2. **Vulnerability Check:** Filters the identified DLLs to find those that **DO NOT** use a Fully Qualified Path (FQP). These are the artifacts subject to the DLL search order vulnerability.
3. **Target Enumeration & Testing:** Automatically attempts to test the vulnerability by placing a malicious, custom-named DLL in the application's CWD, named to match one of the non-FQP DLLs identified.
### Advanced Features
* **Exploitation Focus:** Unlike auditing tools, Rattler attempts to verify exploitability automatically, sometimes resulting in observed effects like the launching of `calc.exe` upon successful loading of the malicious DLL.
* **Persistence/Escalation Vectoring:** Specifically targets vulnerable applications to facilitate post-exploitation goals like achieving persistence or escalating privileges (e.g., by loading a malicious DLL via a high-privileged installer).
## Indicators of Compromise
*Note: Since Rattler is a scanner/testing tool, system IoCs depend entirely on the payload dropped and executed by the researcher/attacker.*
- File Hashes: N/A (Tool specific hashes not provided)
- File Names: Rattler executable name variants (e.g., `Rattler_32.exe`)
- Registry Keys: N/A
- Network Indicators: Attackers may use reverse shells (e.g., generated via `msfvenom` as suggested in the article: `reverse_tcp LHOST=<LHOST> LPORT=<LPORT>`), but these are payload-dependent.
- Behavioral Indicators:
* An application executable spawning unexpected child processes or executing code paths associated with a legitimate, known DLL, where the DLL file does not exist in its expected system or application directory, but resides in the executable's CWD.
* Watching for the execution of a victim application concurrently with file creation/modification of a matching DLL name into the same directory structure.
## Associated Threat Actors
The article describes the tool's creation and use by the author (**chris** from SensePost) for research, bug bounty submissions, and demonstrating real-world post-exploitation techniques.
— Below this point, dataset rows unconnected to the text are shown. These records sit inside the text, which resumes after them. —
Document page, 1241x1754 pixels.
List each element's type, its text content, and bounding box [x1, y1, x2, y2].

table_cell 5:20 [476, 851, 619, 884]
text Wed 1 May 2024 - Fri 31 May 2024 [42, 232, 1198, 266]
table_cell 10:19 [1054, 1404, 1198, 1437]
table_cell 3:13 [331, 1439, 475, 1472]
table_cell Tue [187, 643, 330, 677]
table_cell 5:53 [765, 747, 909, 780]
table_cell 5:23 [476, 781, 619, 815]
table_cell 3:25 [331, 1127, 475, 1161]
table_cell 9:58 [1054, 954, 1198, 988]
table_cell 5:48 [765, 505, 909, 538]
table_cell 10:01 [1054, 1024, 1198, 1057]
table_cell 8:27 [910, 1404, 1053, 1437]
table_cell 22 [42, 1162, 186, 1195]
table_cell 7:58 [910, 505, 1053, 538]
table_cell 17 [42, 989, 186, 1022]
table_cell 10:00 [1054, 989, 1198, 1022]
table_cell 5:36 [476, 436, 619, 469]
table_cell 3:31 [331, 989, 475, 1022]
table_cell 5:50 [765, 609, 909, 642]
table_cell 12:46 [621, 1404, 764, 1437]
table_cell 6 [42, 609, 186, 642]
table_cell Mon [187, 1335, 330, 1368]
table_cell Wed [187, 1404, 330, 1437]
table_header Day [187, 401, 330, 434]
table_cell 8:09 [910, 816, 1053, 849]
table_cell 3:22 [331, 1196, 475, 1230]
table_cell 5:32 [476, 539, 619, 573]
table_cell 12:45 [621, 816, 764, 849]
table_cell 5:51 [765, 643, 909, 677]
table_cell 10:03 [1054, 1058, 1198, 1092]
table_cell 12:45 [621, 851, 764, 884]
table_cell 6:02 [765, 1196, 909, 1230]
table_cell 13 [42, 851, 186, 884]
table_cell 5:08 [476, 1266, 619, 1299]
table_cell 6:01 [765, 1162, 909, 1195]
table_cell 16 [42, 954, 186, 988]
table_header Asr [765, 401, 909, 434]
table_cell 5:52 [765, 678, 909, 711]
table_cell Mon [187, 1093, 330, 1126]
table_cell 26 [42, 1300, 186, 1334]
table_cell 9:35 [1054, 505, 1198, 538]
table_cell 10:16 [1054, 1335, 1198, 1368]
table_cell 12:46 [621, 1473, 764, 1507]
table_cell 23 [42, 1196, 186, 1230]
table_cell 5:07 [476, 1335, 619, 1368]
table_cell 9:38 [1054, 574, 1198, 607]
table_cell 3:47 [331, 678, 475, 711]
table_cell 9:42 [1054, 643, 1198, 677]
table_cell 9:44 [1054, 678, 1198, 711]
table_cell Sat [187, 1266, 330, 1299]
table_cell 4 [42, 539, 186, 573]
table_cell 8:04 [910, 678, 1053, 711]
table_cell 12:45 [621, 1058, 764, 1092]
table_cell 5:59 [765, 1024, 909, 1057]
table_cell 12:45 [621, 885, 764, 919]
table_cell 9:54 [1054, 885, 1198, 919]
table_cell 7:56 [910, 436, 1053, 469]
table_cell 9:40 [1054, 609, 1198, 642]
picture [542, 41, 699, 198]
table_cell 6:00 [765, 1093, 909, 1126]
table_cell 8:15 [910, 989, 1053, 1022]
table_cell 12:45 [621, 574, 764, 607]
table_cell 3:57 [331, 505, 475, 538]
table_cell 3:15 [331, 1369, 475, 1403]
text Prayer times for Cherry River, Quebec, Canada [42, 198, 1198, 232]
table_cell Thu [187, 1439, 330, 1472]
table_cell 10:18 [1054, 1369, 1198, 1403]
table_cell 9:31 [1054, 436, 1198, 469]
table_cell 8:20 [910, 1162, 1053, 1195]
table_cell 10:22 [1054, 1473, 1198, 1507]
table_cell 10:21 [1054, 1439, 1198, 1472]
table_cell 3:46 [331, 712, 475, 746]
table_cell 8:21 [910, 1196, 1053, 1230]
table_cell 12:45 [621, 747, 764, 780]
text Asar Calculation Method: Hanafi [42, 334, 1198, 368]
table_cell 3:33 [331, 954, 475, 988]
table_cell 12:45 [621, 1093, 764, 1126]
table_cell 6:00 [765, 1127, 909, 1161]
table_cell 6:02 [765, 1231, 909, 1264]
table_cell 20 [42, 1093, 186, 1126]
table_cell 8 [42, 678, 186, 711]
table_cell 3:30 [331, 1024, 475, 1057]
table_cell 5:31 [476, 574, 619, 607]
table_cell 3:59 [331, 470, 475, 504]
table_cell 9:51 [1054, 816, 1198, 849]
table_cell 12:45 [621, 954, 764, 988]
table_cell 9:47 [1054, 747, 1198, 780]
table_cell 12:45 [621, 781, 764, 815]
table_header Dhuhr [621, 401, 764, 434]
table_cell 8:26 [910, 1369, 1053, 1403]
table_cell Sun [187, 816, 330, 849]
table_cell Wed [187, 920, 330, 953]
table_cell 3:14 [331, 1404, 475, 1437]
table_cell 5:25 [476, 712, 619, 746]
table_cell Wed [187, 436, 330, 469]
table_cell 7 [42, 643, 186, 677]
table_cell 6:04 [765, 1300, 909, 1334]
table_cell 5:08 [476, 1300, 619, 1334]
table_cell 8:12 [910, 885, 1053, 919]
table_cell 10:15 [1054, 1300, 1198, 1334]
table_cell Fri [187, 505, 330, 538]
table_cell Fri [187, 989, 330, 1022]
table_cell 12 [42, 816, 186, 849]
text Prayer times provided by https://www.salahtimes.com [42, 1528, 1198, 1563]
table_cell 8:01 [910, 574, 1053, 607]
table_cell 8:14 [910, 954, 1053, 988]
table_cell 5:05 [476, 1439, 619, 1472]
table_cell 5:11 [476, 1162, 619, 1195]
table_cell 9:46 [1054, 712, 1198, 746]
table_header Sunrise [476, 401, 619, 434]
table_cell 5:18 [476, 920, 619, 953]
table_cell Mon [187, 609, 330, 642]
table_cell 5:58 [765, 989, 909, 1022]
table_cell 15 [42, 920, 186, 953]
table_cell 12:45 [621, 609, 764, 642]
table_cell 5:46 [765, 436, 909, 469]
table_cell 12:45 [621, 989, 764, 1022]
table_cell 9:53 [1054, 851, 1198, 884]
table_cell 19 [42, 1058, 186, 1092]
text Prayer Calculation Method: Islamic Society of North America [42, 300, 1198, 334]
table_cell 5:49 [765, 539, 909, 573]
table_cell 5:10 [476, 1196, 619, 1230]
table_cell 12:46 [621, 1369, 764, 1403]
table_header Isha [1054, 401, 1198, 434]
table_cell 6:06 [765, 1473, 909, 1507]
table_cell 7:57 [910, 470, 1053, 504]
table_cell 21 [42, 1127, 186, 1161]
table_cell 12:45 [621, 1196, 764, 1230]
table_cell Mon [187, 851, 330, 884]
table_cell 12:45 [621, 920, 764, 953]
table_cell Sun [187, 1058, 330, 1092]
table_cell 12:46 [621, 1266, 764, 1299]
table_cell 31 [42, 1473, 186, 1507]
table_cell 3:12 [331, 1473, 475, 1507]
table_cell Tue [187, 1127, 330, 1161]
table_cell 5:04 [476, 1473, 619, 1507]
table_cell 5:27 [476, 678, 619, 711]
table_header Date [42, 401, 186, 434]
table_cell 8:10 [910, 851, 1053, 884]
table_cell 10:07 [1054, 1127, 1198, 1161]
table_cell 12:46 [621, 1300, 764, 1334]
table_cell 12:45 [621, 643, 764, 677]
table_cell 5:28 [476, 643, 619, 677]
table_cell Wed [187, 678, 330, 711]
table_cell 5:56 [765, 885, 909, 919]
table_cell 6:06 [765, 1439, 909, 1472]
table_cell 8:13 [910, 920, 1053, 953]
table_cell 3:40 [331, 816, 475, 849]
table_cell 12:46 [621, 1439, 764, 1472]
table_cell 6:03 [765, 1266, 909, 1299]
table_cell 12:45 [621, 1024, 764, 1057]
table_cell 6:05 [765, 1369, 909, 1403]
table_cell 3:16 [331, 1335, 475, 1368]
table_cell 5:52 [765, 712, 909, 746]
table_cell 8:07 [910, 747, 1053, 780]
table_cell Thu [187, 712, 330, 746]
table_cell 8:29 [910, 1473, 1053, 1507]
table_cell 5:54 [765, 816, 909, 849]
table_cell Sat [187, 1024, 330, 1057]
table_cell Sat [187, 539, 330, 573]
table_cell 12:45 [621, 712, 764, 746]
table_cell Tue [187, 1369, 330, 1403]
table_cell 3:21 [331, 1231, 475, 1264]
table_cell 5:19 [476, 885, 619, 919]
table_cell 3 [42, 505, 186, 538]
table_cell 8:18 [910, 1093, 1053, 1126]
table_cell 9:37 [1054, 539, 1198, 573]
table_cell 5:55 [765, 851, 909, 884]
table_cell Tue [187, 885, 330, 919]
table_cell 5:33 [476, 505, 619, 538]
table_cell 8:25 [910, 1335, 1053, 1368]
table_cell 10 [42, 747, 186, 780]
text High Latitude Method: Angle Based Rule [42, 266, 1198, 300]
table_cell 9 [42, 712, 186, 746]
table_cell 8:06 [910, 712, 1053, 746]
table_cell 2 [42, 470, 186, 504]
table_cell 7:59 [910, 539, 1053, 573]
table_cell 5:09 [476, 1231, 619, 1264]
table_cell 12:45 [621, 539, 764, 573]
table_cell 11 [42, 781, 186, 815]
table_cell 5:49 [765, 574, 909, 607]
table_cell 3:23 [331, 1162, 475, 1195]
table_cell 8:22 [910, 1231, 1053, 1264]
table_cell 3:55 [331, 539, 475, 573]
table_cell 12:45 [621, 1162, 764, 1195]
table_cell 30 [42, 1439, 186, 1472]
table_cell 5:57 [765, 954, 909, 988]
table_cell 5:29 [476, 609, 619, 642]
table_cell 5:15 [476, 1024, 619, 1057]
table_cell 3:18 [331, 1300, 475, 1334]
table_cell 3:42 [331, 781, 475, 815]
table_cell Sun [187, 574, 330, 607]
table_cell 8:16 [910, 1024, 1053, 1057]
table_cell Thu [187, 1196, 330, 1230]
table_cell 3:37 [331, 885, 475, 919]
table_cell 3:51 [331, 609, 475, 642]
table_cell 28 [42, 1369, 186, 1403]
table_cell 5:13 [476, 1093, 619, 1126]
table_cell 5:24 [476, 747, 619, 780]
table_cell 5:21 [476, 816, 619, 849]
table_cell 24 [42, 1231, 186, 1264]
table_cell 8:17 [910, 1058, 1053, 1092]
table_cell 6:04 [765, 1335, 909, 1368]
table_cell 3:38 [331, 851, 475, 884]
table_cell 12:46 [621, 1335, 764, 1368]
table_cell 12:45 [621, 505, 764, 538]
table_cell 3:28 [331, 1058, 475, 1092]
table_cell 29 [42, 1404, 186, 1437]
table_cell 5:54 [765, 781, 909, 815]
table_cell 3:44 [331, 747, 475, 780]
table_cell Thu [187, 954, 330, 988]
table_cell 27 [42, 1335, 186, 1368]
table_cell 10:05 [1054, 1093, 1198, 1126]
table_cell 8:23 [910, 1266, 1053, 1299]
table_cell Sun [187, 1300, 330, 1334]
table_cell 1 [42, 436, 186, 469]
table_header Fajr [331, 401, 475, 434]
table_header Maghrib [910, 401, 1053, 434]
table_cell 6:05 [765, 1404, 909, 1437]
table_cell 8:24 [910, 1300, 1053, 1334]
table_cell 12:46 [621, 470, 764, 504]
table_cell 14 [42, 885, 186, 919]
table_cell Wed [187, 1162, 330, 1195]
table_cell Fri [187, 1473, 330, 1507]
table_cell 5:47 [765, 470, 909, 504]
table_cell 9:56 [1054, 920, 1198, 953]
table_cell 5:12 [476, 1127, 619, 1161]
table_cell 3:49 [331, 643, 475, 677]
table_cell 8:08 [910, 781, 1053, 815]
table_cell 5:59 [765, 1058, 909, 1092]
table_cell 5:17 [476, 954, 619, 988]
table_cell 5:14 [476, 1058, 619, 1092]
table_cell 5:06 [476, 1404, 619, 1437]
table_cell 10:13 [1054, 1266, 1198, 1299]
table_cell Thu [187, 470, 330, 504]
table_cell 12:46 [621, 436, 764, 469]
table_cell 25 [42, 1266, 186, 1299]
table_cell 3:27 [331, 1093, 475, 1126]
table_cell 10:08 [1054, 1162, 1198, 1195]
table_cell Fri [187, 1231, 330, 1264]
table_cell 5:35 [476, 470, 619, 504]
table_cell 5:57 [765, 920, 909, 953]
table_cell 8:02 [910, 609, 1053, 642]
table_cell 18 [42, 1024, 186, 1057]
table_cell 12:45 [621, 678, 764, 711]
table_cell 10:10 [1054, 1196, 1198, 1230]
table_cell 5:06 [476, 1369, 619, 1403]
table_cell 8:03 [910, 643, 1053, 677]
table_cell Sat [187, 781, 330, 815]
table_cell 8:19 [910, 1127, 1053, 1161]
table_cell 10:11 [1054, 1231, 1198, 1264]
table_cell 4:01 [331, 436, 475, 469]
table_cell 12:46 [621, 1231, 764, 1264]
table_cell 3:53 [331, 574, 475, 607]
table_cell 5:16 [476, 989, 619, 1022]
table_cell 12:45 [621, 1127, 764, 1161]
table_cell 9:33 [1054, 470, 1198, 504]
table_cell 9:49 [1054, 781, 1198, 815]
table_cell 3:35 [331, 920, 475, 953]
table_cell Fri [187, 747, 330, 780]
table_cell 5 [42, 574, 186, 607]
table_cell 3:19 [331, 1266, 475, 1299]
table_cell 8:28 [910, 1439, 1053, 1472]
Specific established threat groups using Rattler explicitly were not named, but the technique (DLL Search Order Hijacking) is widely used by various actors.
## Detection Methods
* **Signature-based detection:** Difficult for a custom testing tool unless specific hashes of the Rattler binaries become widely available.
* **Behavioral detection:** Critical focus should be on monitoring file writes/drops of DLLs into application directories immediately preceding or concurrent with the execution of that application.
* **YARA rules:** Not provided in the context.
## Mitigation Strategies
* **Primary Fix:** Ensure all applications load required DLLs using **Fully Qualified Paths (FQPs)** (e.g., including the full path to the DLL), which bypasses the Windows DLL search order mechanism.
* **Validation:** Implement DLL verification and validation checks where possible to confirm the integrity and expected source location of loaded modules.
## Related Tools/Techniques
* DLL Hijack Audit Kit (Mentioned as a tool for identifying non-FQP DLLs).
* General DLL Search Order Hijacking techniques (as noted under MITRE ATT&CK T1546.002).
* Generic payload generation tools like `msfvenom`.